=== Begin Enclosure ===

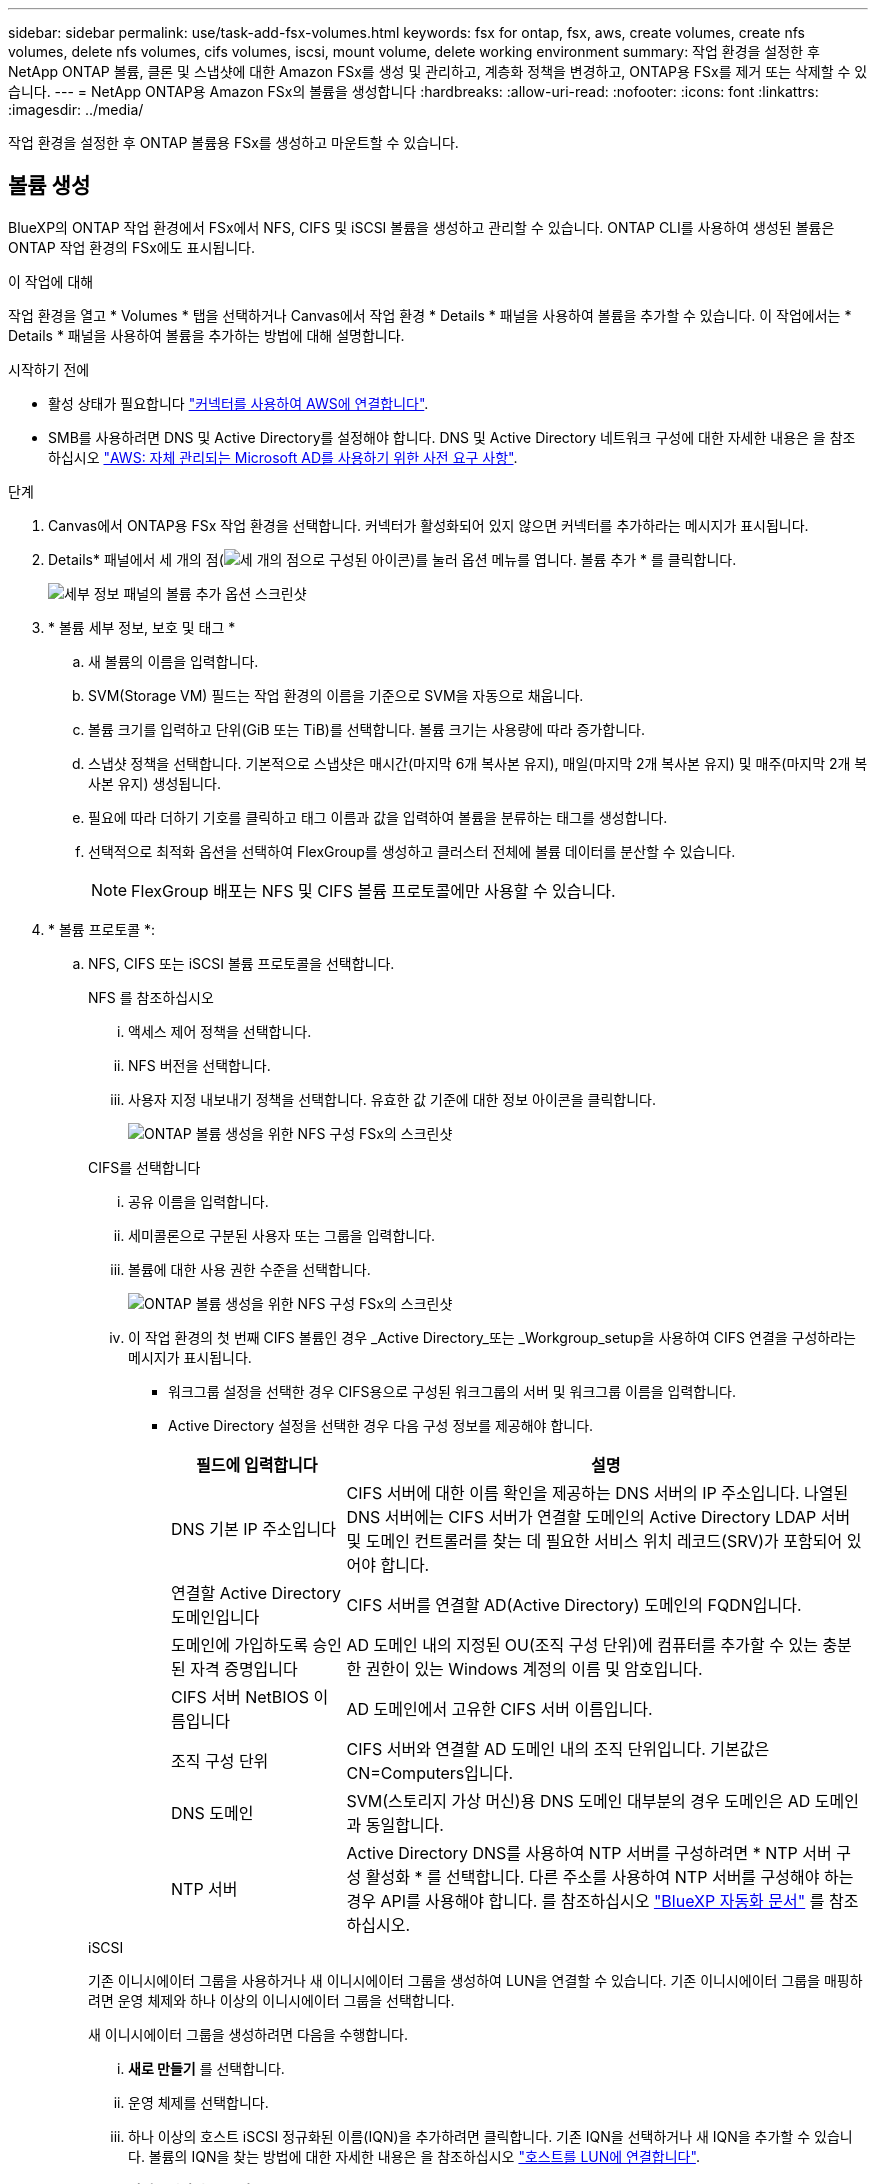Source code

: ---
sidebar: sidebar 
permalink: use/task-add-fsx-volumes.html 
keywords: fsx for ontap, fsx, aws, create volumes, create nfs volumes, delete nfs volumes, cifs volumes, iscsi, mount volume, delete working environment 
summary: 작업 환경을 설정한 후 NetApp ONTAP 볼륨, 클론 및 스냅샷에 대한 Amazon FSx를 생성 및 관리하고, 계층화 정책을 변경하고, ONTAP용 FSx를 제거 또는 삭제할 수 있습니다. 
---
= NetApp ONTAP용 Amazon FSx의 볼륨을 생성합니다
:hardbreaks:
:allow-uri-read: 
:nofooter: 
:icons: font
:linkattrs: 
:imagesdir: ../media/


[role="lead"]
작업 환경을 설정한 후 ONTAP 볼륨용 FSx를 생성하고 마운트할 수 있습니다.



== 볼륨 생성

BlueXP의 ONTAP 작업 환경에서 FSx에서 NFS, CIFS 및 iSCSI 볼륨을 생성하고 관리할 수 있습니다. ONTAP CLI를 사용하여 생성된 볼륨은 ONTAP 작업 환경의 FSx에도 표시됩니다.

.이 작업에 대해
작업 환경을 열고 * Volumes * 탭을 선택하거나 Canvas에서 작업 환경 * Details * 패널을 사용하여 볼륨을 추가할 수 있습니다. 이 작업에서는 * Details * 패널을 사용하여 볼륨을 추가하는 방법에 대해 설명합니다.

.시작하기 전에
* 활성 상태가 필요합니다 https://docs.netapp.com/us-en/bluexp-setup-admin/task-creating-connectors-aws.html["커넥터를 사용하여 AWS에 연결합니다"^].
* SMB를 사용하려면 DNS 및 Active Directory를 설정해야 합니다. DNS 및 Active Directory 네트워크 구성에 대한 자세한 내용은 을 참조하십시오 link:https://docs.aws.amazon.com/fsx/latest/ONTAPGuide/self-manage-prereqs.html["AWS: 자체 관리되는 Microsoft AD를 사용하기 위한 사전 요구 사항"^].


.단계
. Canvas에서 ONTAP용 FSx 작업 환경을 선택합니다. 커넥터가 활성화되어 있지 않으면 커넥터를 추가하라는 메시지가 표시됩니다.
. Details* 패널에서 세 개의 점(image:icon-three-dots.png["세 개의 점으로 구성된 아이콘"])를 눌러 옵션 메뉴를 엽니다. 볼륨 추가 * 를 클릭합니다.
+
image:screenshot-add-volume.png["세부 정보 패널의 볼륨 추가 옵션 스크린샷"]

. * 볼륨 세부 정보, 보호 및 태그 *
+
.. 새 볼륨의 이름을 입력합니다.
.. SVM(Storage VM) 필드는 작업 환경의 이름을 기준으로 SVM을 자동으로 채웁니다.
.. 볼륨 크기를 입력하고 단위(GiB 또는 TiB)를 선택합니다. 볼륨 크기는 사용량에 따라 증가합니다.
.. 스냅샷 정책을 선택합니다. 기본적으로 스냅샷은 매시간(마지막 6개 복사본 유지), 매일(마지막 2개 복사본 유지) 및 매주(마지막 2개 복사본 유지) 생성됩니다.
.. 필요에 따라 더하기 기호를 클릭하고 태그 이름과 값을 입력하여 볼륨을 분류하는 태그를 생성합니다.
.. 선택적으로 최적화 옵션을 선택하여 FlexGroup를 생성하고 클러스터 전체에 볼륨 데이터를 분산할 수 있습니다.
+

NOTE: FlexGroup 배포는 NFS 및 CIFS 볼륨 프로토콜에만 사용할 수 있습니다.



. * 볼륨 프로토콜 *:
+
.. NFS, CIFS 또는 iSCSI 볼륨 프로토콜을 선택합니다.
+
[role="tabbed-block"]
====
.NFS 를 참조하십시오
--
... 액세스 제어 정책을 선택합니다.
... NFS 버전을 선택합니다.
... 사용자 지정 내보내기 정책을 선택합니다. 유효한 값 기준에 대한 정보 아이콘을 클릭합니다.
+
image:screenshot_fsx_volume_protocol_nfs.png["ONTAP 볼륨 생성을 위한 NFS 구성 FSx의 스크린샷"]



--
.CIFS를 선택합니다
--
... 공유 이름을 입력합니다.
... 세미콜론으로 구분된 사용자 또는 그룹을 입력합니다.
... 볼륨에 대한 사용 권한 수준을 선택합니다.
+
image:screenshot_fsx_volume_protocol_cifs.png["ONTAP 볼륨 생성을 위한 NFS 구성 FSx의 스크린샷"]

... 이 작업 환경의 첫 번째 CIFS 볼륨인 경우 _Active Directory_또는 _Workgroup_setup을 사용하여 CIFS 연결을 구성하라는 메시지가 표시됩니다.
+
**** 워크그룹 설정을 선택한 경우 CIFS용으로 구성된 워크그룹의 서버 및 워크그룹 이름을 입력합니다.
**** Active Directory 설정을 선택한 경우 다음 구성 정보를 제공해야 합니다.
+
[cols="25,75"]
|===
| 필드에 입력합니다 | 설명 


| DNS 기본 IP 주소입니다 | CIFS 서버에 대한 이름 확인을 제공하는 DNS 서버의 IP 주소입니다. 나열된 DNS 서버에는 CIFS 서버가 연결할 도메인의 Active Directory LDAP 서버 및 도메인 컨트롤러를 찾는 데 필요한 서비스 위치 레코드(SRV)가 포함되어 있어야 합니다. 


| 연결할 Active Directory 도메인입니다 | CIFS 서버를 연결할 AD(Active Directory) 도메인의 FQDN입니다. 


| 도메인에 가입하도록 승인된 자격 증명입니다 | AD 도메인 내의 지정된 OU(조직 구성 단위)에 컴퓨터를 추가할 수 있는 충분한 권한이 있는 Windows 계정의 이름 및 암호입니다. 


| CIFS 서버 NetBIOS 이름입니다 | AD 도메인에서 고유한 CIFS 서버 이름입니다. 


| 조직 구성 단위 | CIFS 서버와 연결할 AD 도메인 내의 조직 단위입니다. 기본값은 CN=Computers입니다. 


| DNS 도메인 | SVM(스토리지 가상 머신)용 DNS 도메인 대부분의 경우 도메인은 AD 도메인과 동일합니다. 


| NTP 서버 | Active Directory DNS를 사용하여 NTP 서버를 구성하려면 * NTP 서버 구성 활성화 * 를 선택합니다. 다른 주소를 사용하여 NTP 서버를 구성해야 하는 경우 API를 사용해야 합니다. 를 참조하십시오 https://docs.netapp.com/us-en/bluexp-automation/index.html["BlueXP 자동화 문서"^] 를 참조하십시오. 
|===




--
.iSCSI
--
기존 이니시에이터 그룹을 사용하거나 새 이니시에이터 그룹을 생성하여 LUN을 연결할 수 있습니다. 기존 이니시에이터 그룹을 매핑하려면 운영 체제와 하나 이상의 이니시에이터 그룹을 선택합니다.

새 이니시에이터 그룹을 생성하려면 다음을 수행합니다.

... ** 새로 만들기** 를 선택합니다.
... 운영 체제를 선택합니다.
... 하나 이상의 호스트 iSCSI 정규화된 이름(IQN)을 추가하려면 클릭합니다. 기존 IQN을 선택하거나 새 IQN을 추가할 수 있습니다. 볼륨의 IQN을 찾는 방법에 대한 자세한 내용은 을 참조하십시오 link:https://docs.netapp.com/us-en/bluexp-cloud-volumes-ontap/task-connect-lun.html["호스트를 LUN에 연결합니다"^].
... ** 이니시에이터 그룹 이름** 을 입력합니다.
+
image:screenshot-volume-protocol-iscsi.png["ONTAP 볼륨 생성을 위한 iSCSI 구성 FSx의 스크린샷."]



--
====


. * 사용 프로필 및 계층화 *
+
.. 기본적으로 * 스토리지 효율성 * 은 사용되지 않습니다. 이 설정을 변경하여 중복제거 및 압축을 활성화할 수 있습니다.
.. 기본적으로 * 계층화 정책 * 은 * 스냅샷 전용 * 으로 설정됩니다. 필요에 따라 다른 계층화 정책을 선택할 수 있습니다.
+
image:screenshot_fsx_volume_usage_tiering.png["ONTAP 볼륨 생성을 위한 FSx의 사용 프로필 및 계층화 구성 스크린샷"]

.. 최적화(FlexGroup)를 선택한 경우 볼륨 데이터를 분산할 구성요소의 수를 지정해야 합니다. 데이터 배포를 위해 같은 수의 구성 요소라도 사용하는 것이 좋습니다.


. * 검토 *: 볼륨 구성을 검토합니다. 설정을 변경하려면 * Previous * (이전 *)를 클릭하고 볼륨을 만들려면 * Add * (추가 *)를 클릭합니다.


.결과
새 볼륨이 작업 환경에 추가됩니다.



== 볼륨을 마운트합니다

볼륨을 호스트에 마운트할 수 있도록 BlueXP 내에서 마운트 지침에 액세스합니다.

.이 작업에 대해
작업 환경을 열고 * Volumes * 탭을 선택하거나 Canvas에서 작업 환경 * Details * 패널을 사용하여 볼륨을 마운트할 수 있습니다. 이 작업에서는 * Details * 패널을 사용하여 볼륨을 추가하는 방법에 대해 설명합니다.

.단계
. Canvas에서 ONTAP용 FSx 작업 환경을 선택합니다.
. Details* 패널에서 세 개의 점 아이콘(image:icon-three-dots.png["세 개의 점으로 구성된 아이콘"])를 눌러 옵션 메뉴를 엽니다. 볼륨 보기 * 를 클릭합니다.
+
image:screenshot-view-volume.png["볼륨 작업 메뉴를 여는 방법에 대한 스크린샷"]

. 볼륨 관리 * 를 사용하여 * 볼륨 조치 * 메뉴를 엽니다. Mount command * 를 클릭하고 지침에 따라 볼륨을 마운트합니다.
+
image:screenshot-mount-volume.png["mount volume 명령의 스크린샷입니다."]



.결과
이제 볼륨이 호스트에 마운트되었습니다.
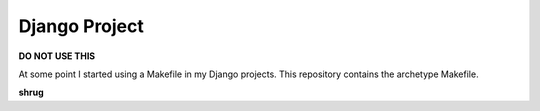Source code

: Django Project
==============

**DO NOT USE THIS**

At some point I started using a Makefile in my Django projects. This repository contains the archetype Makefile.

**shrug**
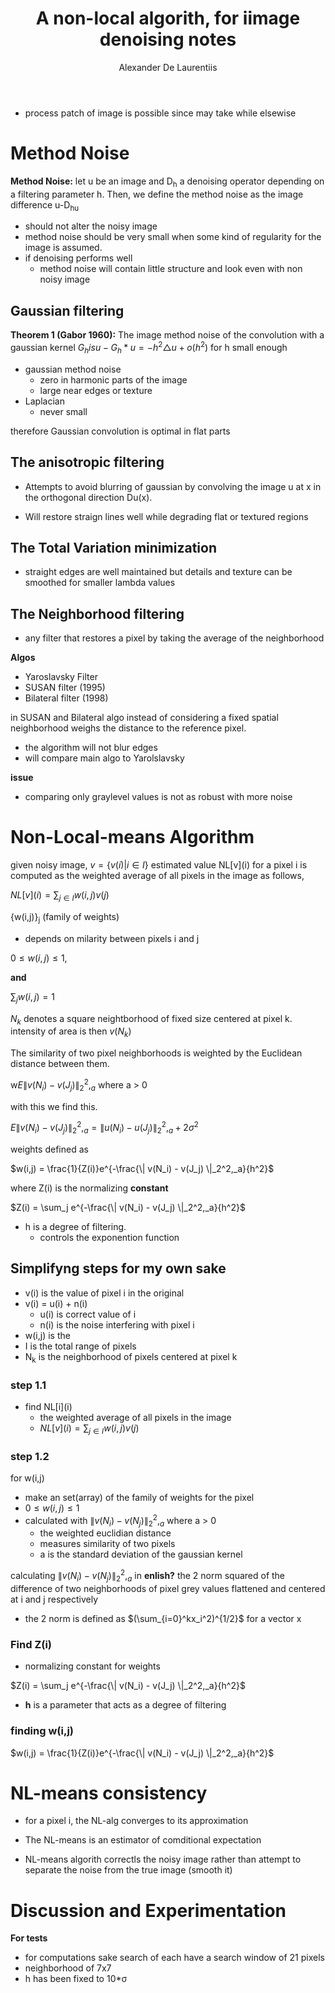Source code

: #+TITLE: A non-local algorith, for iimage denoising notes
#+AUTHOR: Alexander De Laurentiis
#+STARTUP: latex-preview overview

- process patch of image is possible since may take while elsewise

* Method Noise
*Method Noise:* let u be an image and D_h a denoising operator depending on a filtering parameter h. Then, we define the method noise as the image difference u-D_hu

- should not alter the noisy image
- method noise should be very small when some kind of regularity for the image is assumed.
- if denoising performs well
  - method noise will contain little structure and look even with non noisy image
    
** Gaussian filtering
*Theorem 1 (Gabor 1960):* The image method noise of the convolution with a gaussian kernel $G_h is u-G_h * u = -h^2\triangle u + o(h^2)$ for h small enough

- gaussian method noise
  - zero in harmonic parts of the image
  - large near edges or texture
- Laplacian
  - never small

therefore Gaussian convolution is optimal in flat parts

** The anisotropic filtering
- Attempts to avoid blurring of gaussian by convolving the image u at x in the orthogonal direction Du(x).

- Will restore straign lines well while degrading flat or textured regions

** The Total Variation minimization
- straight edges are well maintained but details and texture can be smoothed for smaller lambda values

** The Neighborhood filtering
- any filter that restores a pixel by taking the average of the neighborhood
*Algos*
- Yaroslavsky Filter
- SUSAN filter (1995)
- Bilateral filter (1998)

in SUSAN and Bilateral algo instead of considering a fixed spatial neighborhood weighs the distance to the reference pixel.

- the algorithm will not blur edges
- will compare main algo to Yarolslavsky
*issue*
- comparing only graylevel values is not as robust with more noise

* Non-Local-means Algorithm

given noisy image, $v = \{v(i) | i \in I \}$
estimated value NL[v](i) for a  pixel i is computed as the weighted average of all pixels in the image as follows,

$NL[v](i)=\sum_{j\in I}w(i,j)v(j)$

{w(i,j)}_j (family of weights)
- depends on milarity between pixels i and j
$0 \leq w(i,j) \leq 1$,

*and*

$\sum_j w(i,j) = 1$

$N_k$ denotes a square neightborhood of fixed size centered at pixel k.
intensity of area is then $v(N_k)$

The similarity of two pixel neighborhoods is weighted by the Euclidean distance between them.

w$E\| v(N_i) - v(J_j) \|_2^2,_a$ where a > 0

with this we find this.

$E\| v(N_i) - v(J_j) \|_2^2,_a = \| u(N_i) - u(J_j) \|_2^2,_a + 2\sigma^2$

weights defined as

$w(i,j) = \frac{1}{Z(i)}e^{-\frac{\| v(N_i) - v(J_j) \|_2^2,_a}{h^2}$

where Z(i) is the normalizing *constant*

$Z(i) = \sum_j e^{-\frac{\| v(N_i) - v(J_j) \|_2^2,_a}{h^2}$


- h is a degree of filtering.
  - controls the exponention function

** Simplifyng steps for my own sake
  - v(i) is the value of pixel i in the original
  - v(i) = u(i) + n(i)
    - u(i) is correct value of i
    - n(i) is the noise interfering with pixel i
  - w(i,j) is the
  - I is the total range of pixels
  - N_k is the neighborhood of pixels centered at pixel k
*** step 1.1
- find NL[i](i)
  - the weighted average of all pixels in the image
  - $NL[v](i)=\sum_{j\in I}w(i,j)v(j)$
*** step 1.2
for w(i,j)
- make an set(array) of the family of weights for the pixel
- $0 \leq w(i,j) \leq 1$
- calculated with
  $\| v(N_i) - v(N_j) \|_2^2,_a$ where a > 0
  - the weighted euclidian distance
  - measures similarity of two pixels
  - a is the standard deviation of the gaussian kernel
calculating   $\| v(N_i) - v(N_j) \|_2^2,_a$ in *enlish?*
the 2 norm squared of the difference of two neighborhoods of pixel grey values flattened and centered at i and j respectively
- the 2 norm is defined as $(\sum_{i=0}^kx_i^2)^{1/2}$ for a vector x


*** Find Z(i)
- normalizing constant for weights

$Z(i) = \sum_j e^{-\frac{\| v(N_i) - v(J_j) \|_2^2,_a}{h^2}$

- *h* is a parameter that acts as a degree of filtering
*** finding w(i,j)

$w(i,j) = \frac{1}{Z(i)}e^{-\frac{\| v(N_i) - v(J_j) \|_2^2,_a}{h^2}$

* NL-means consistency
- for a pixel i, the NL-alg converges to its approximation

- The NL-means is an estimator of comditional expectation

- NL-means algorith correctls the noisy image rather than attempt to separate the noise from the true image (smooth it)
* Discussion and Experimentation
*For tests*
- for computations sake search of each have a search window of 21 pixels
- neighborhood of 7x7
- h has been fixed to 10*\sigma


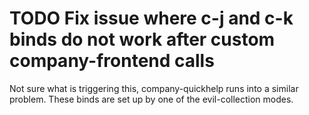 * TODO Fix issue where c-j and c-k binds do not work after custom company-frontend calls
Not sure what is triggering this, company-quickhelp runs into a
similar problem.  These binds are set up by one of the evil-collection modes.
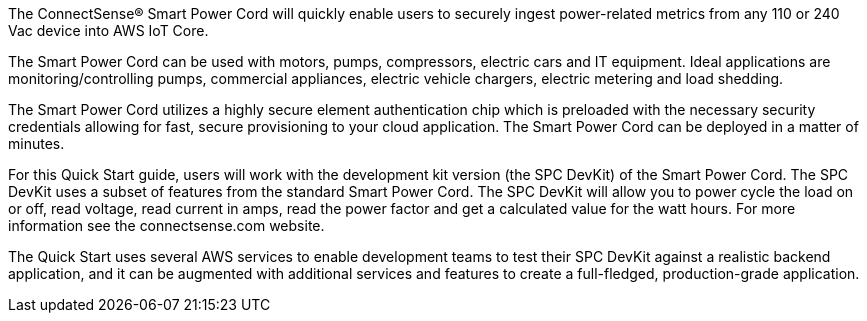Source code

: The ConnectSense® Smart Power Cord will quickly enable users to securely ingest power-related metrics from any 110 or 240 Vac device into AWS IoT Core. 

The Smart Power Cord can be used with motors, pumps, compressors, electric cars and IT equipment. Ideal applications are monitoring/controlling pumps, commercial appliances, electric vehicle chargers, electric metering and load shedding. 

The Smart Power Cord utilizes a highly secure element authentication chip which is preloaded with the necessary security credentials allowing for fast, secure provisioning to your cloud application.  The Smart Power Cord can be deployed in a matter of minutes.  

For this Quick Start guide, users will work with the development kit version (the SPC DevKit) of the Smart Power Cord. The SPC DevKit uses a subset of features from the standard Smart Power Cord.  The SPC DevKit will allow you to power cycle the load on or off, read voltage, read current in amps, read the power factor and get a calculated value for the watt hours. For more information see the connectsense.com website. 

//TODO Dylan, what URL could we point to more specifically for the SPC DevKit version?

The Quick Start uses several AWS services to enable development teams to test their SPC DevKit against a realistic backend application, and it can be augmented with additional services and features to create a full-fledged, production-grade application.

//TODO Dylan, I'm having trouble getting my head around what "DevKit version of the Smart Power Cord," means. Would you please provide a definition of the kit from a newbie point of view: what's in it, who uses it, when, and for what purpose?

=== End Enclosure ===

## WHAT IS BEING ASKED
Only those lines of the entries above that run from the line containing "- Attempts to" to the line containing "- SUSAN filter (1995)", both included, should be transcribed exactly.

## WRITTEN ANSWER
- Attempts to avoid blurring of gaussian by convolving the image u at x in the orthogonal direction Du(x).

- Will restore straign lines well while degrading flat or textured regions

** The Total Variation minimization
- straight edges are well maintained but details and texture can be smoothed for smaller lambda values

** The Neighborhood filtering
- any filter that restores a pixel by taking the average of the neighborhood
*Algos*
- Yaroslavsky Filter
- SUSAN filter (1995)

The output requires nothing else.